# Antler Key Chains??



## Robert A. (Jan 8, 2009)

I had a few small sheds at the house so i cut some points off and added a few spent rounds and this is what i ended up with..


----------



## Bobby (May 21, 2004)

Very nice. I used to make those and give them away with a cartridge pen. Or make them a set.

They can also be used as ceiling fan pulls or light switch pulls.


----------



## BuckShot (Jan 7, 2005)

*Key Chain*

Very nice work. I like them a lot. If you need any antlers, please let me know. Great job!!!


----------



## catchysumfishy (Jul 19, 2008)

Sharp, multi purpose key chain / personal protection :cheers:


----------



## catchysumfishy (Jul 19, 2008)

Bobby said:


> Very nice. I used to make those and give them away with a cartridge pen. Or make them a set.
> 
> They can also be used as ceiling fan pulls or light switch pulls.


I like both idea's, but the ceiling fans pull is awesome!


----------



## Flat Fish (Jun 18, 2005)

That is cool! Where do you get those little end things?


----------



## Robert A. (Jan 8, 2009)

Flat Fish said:


> That is cool! Where do you get those little end things?

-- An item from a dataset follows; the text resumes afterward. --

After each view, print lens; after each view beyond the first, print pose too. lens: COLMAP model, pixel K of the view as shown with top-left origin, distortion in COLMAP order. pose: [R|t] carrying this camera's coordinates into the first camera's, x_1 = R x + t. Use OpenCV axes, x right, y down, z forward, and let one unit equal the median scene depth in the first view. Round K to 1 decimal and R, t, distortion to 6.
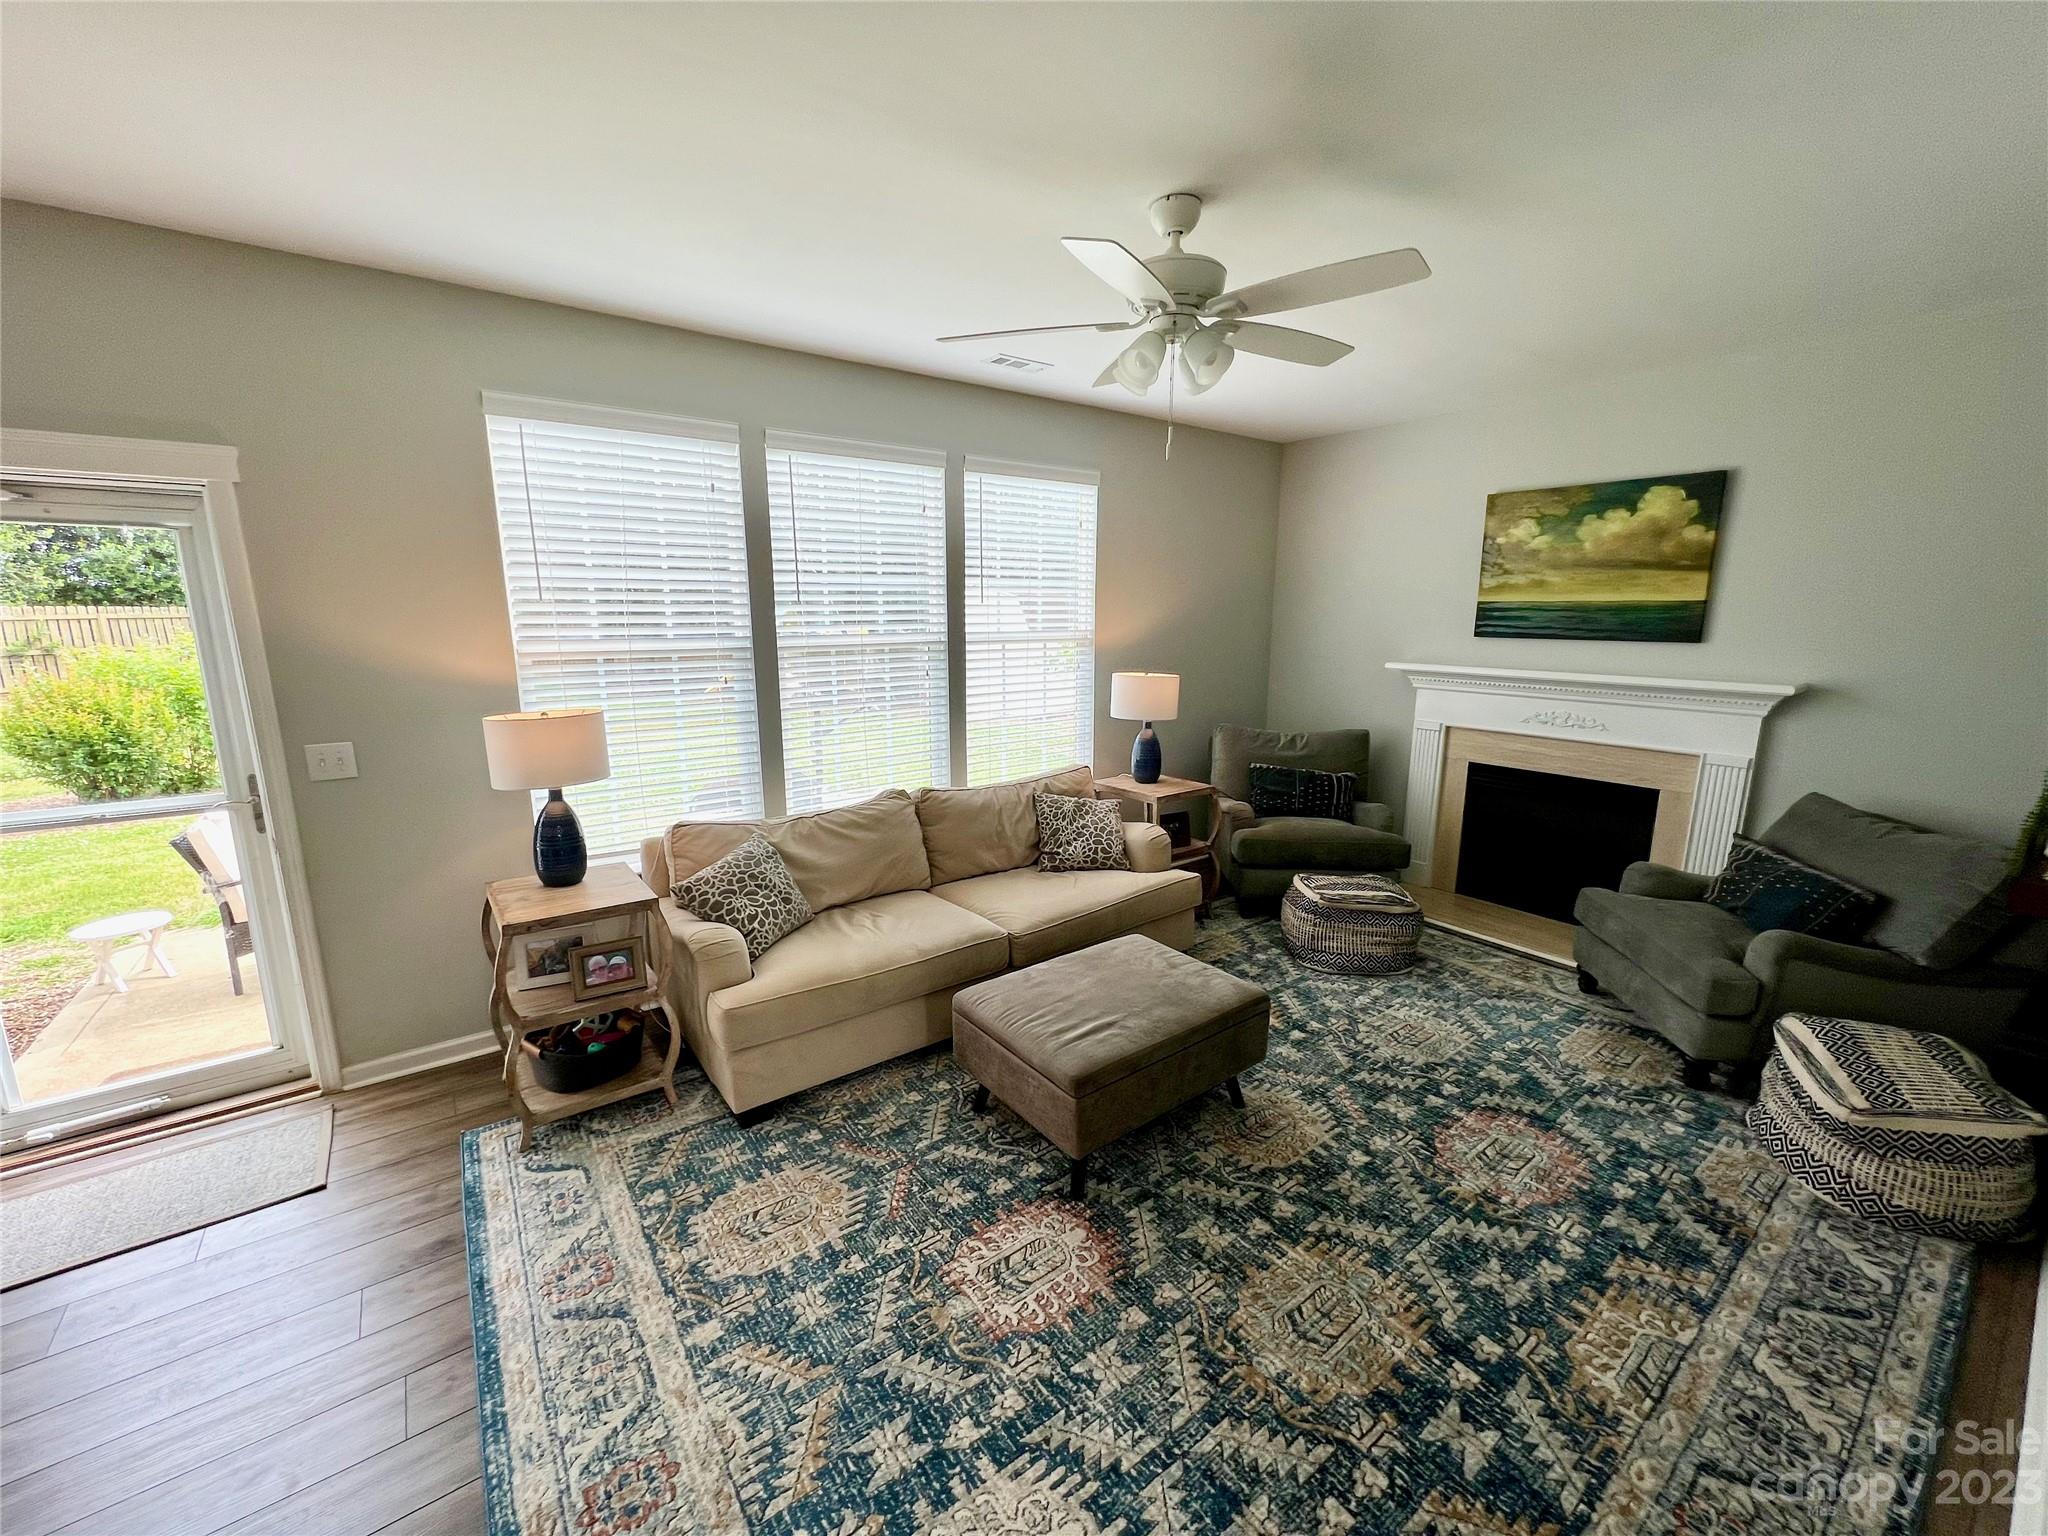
lens RADIAL K [[817.9, 0, 1026.3], [0, 817.9, 766.3], [0, 0, 1]] dist [-0.002483, 0.001048]
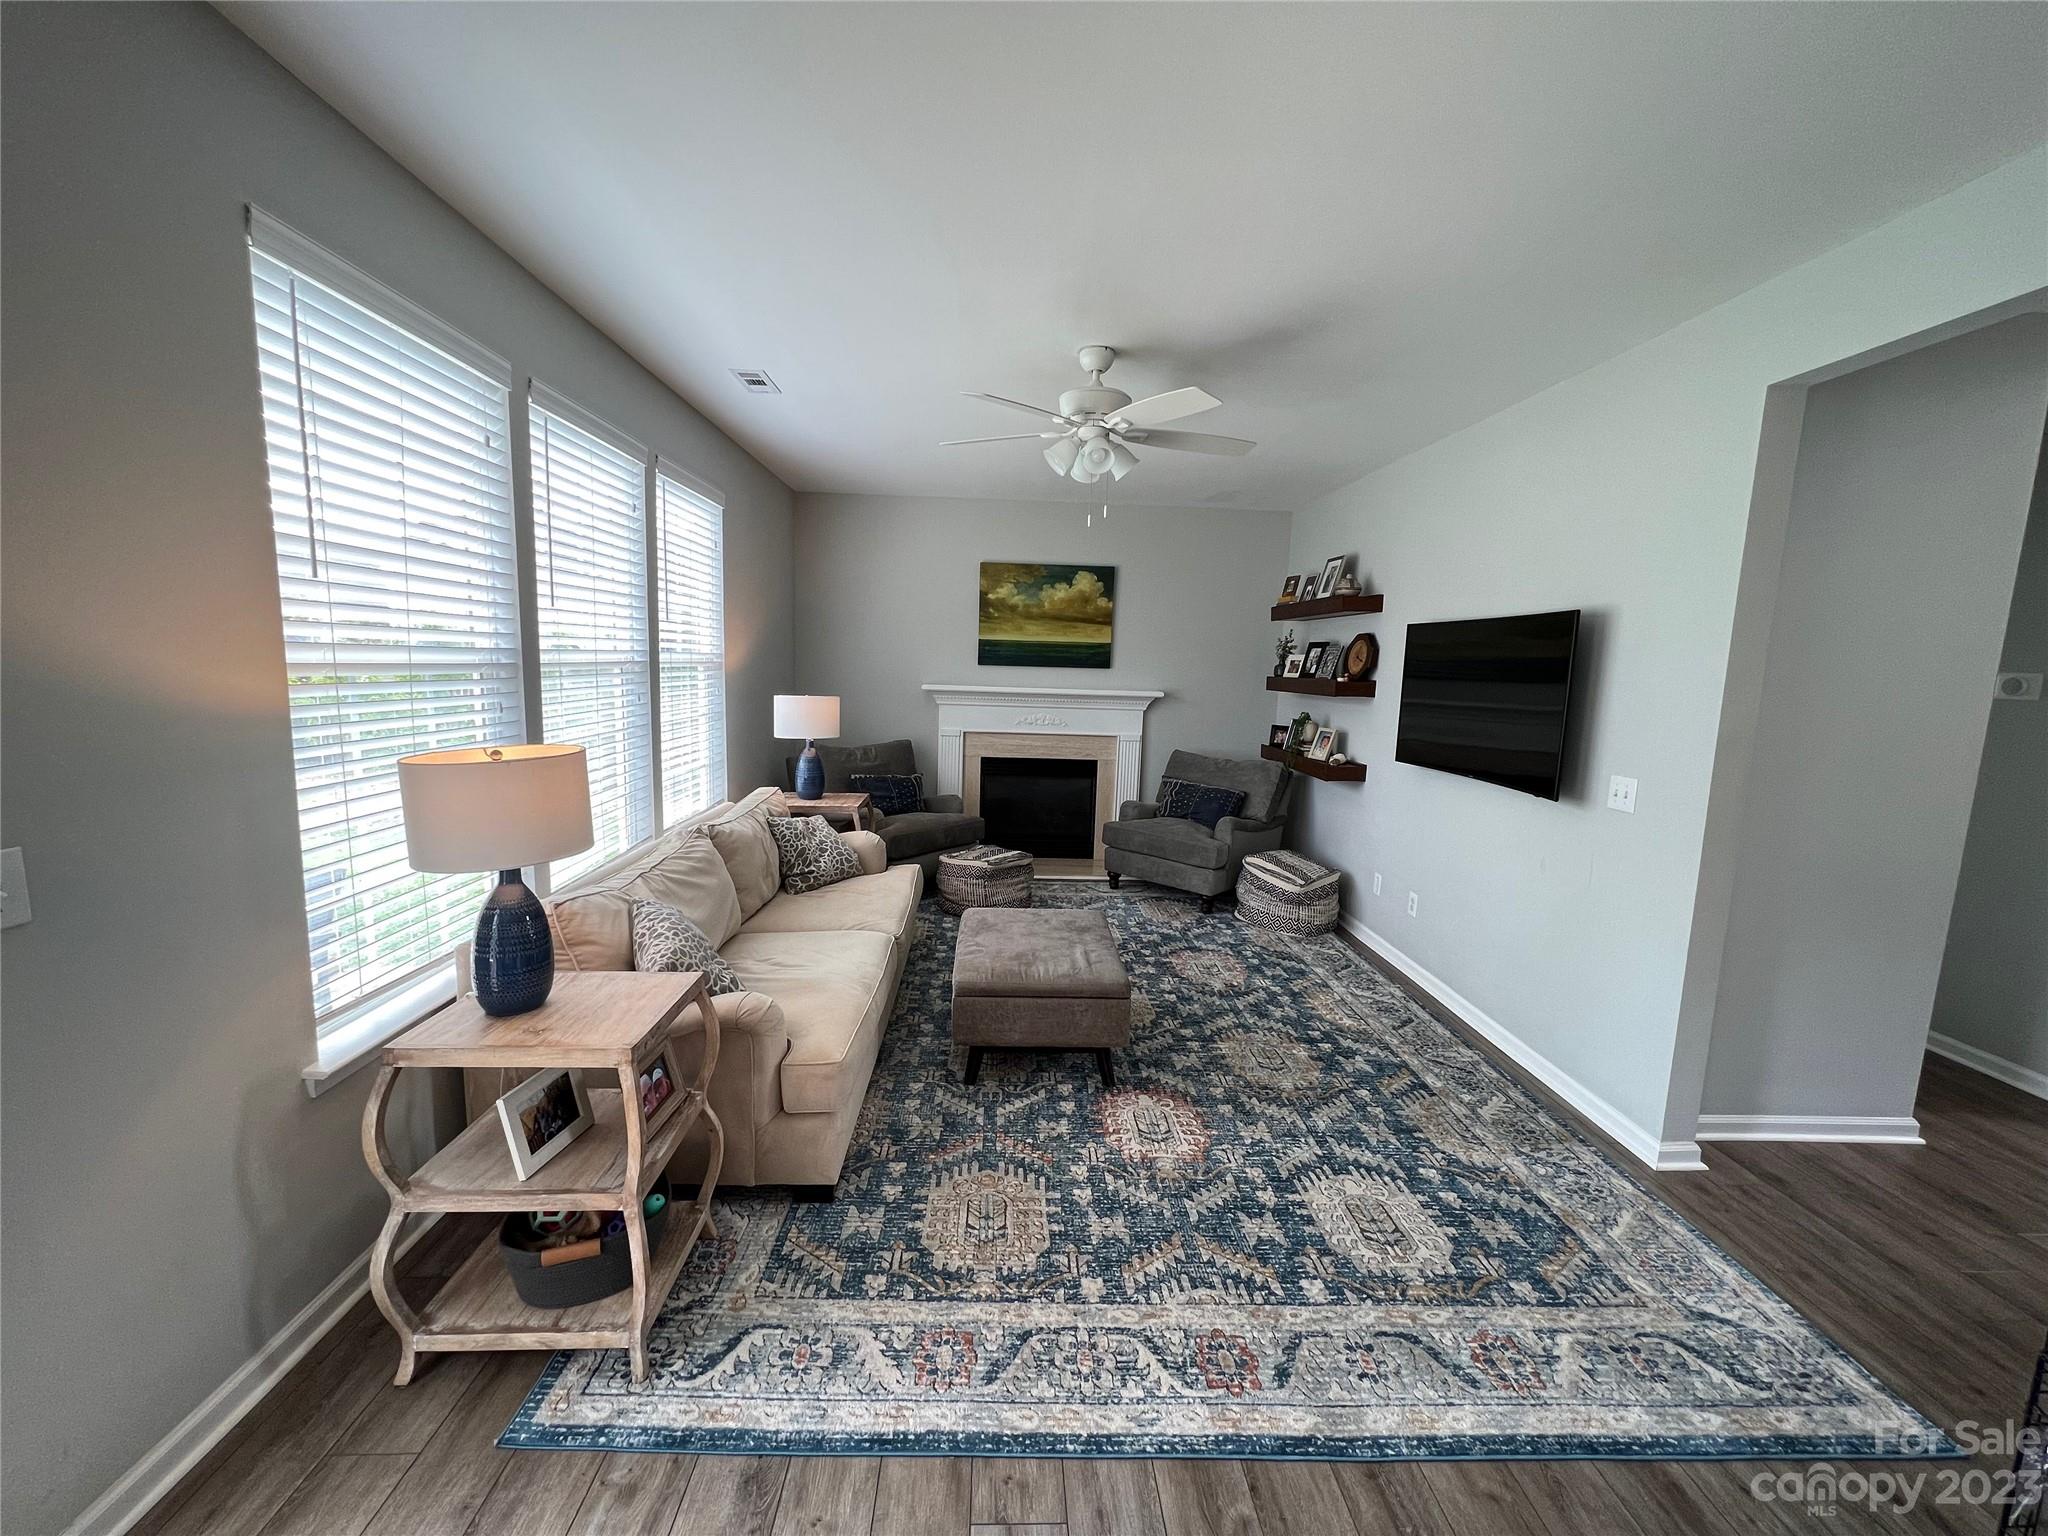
lens RADIAL K [[817.9, 0, 1026.3], [0, 817.9, 766.3], [0, 0, 1]] dist [-0.002483, 0.001048]
pose [[0.572384, -0.090184, 0.815011, -0.940220], [0.128061, 0.991569, 0.019783, -0.013026], [-0.809924, 0.093047, 0.579107, 0.288617]]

If you mean the ends with the holes drilled in them? I made them from 1/4 inch stainless bolts.

The brass is spent casings, 30-06, .300 & .45

I drilled and tapped the casings and the antler then used the 1/4 inch bolt to secure them together and cleaned up the ends for a key chain.. Or i like the idea Bobby had with Ceiling fan pulls..

Robert


----------



## liftologist (Dec 8, 2007)

very sharp!


----------



## EndTuition (May 24, 2004)

I have been saving cut off points for a while. I figured sooner or later someone who have a good idea for them.

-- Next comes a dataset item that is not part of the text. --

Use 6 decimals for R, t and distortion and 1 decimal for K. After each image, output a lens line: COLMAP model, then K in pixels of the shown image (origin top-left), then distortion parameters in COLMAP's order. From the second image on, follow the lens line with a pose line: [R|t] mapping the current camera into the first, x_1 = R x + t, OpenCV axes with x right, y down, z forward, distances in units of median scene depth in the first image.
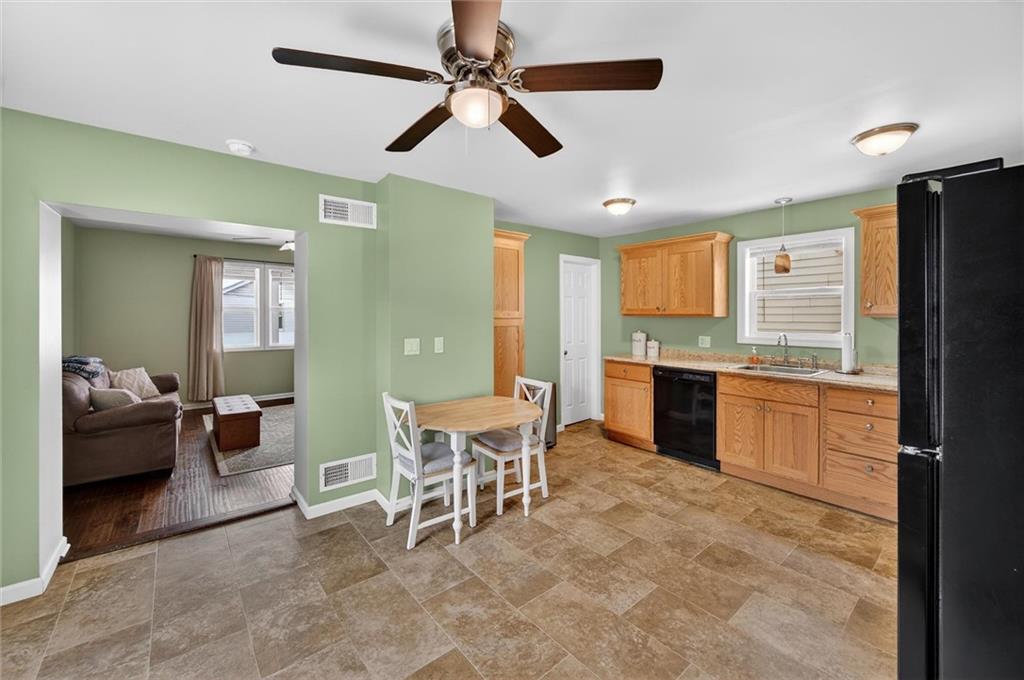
lens RADIAL K [[403.7, 0, 514.2], [0, 403.7, 316.4], [0, 0, 1]] dist [0.001156, -0.000157]
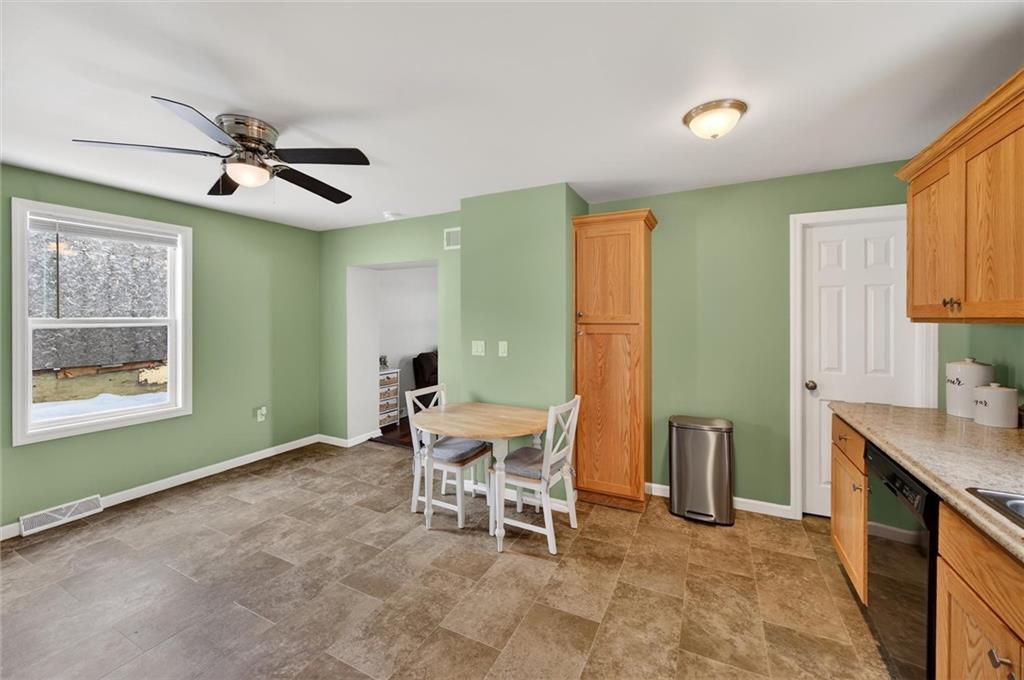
lens RADIAL K [[403.7, 0, 514.2], [0, 403.7, 316.4], [0, 0, 1]] dist [0.001156, -0.000157]
pose [[0.400349, -0.004463, -0.916352, 0.866938], [-0.002636, 0.999978, -0.006022, -0.005261], [0.916359, 0.004827, 0.400328, 0.699695]]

So much to do, so little time.


----------



## Bobby (May 21, 2004)

If you don't want to make your own ends you can order the keychain kits from PSI. Then what I would do is drill a 1/4 inch hole in the end of the antler and insert and glue a small piece of tube from a slimline pen in the hole flush. Then put a VERY small amount of CA glue on the keychain part and press it in.


----------



## 3192 (Dec 30, 2004)

Good looking keychains. Bobby...good idea with the kit. gb


----------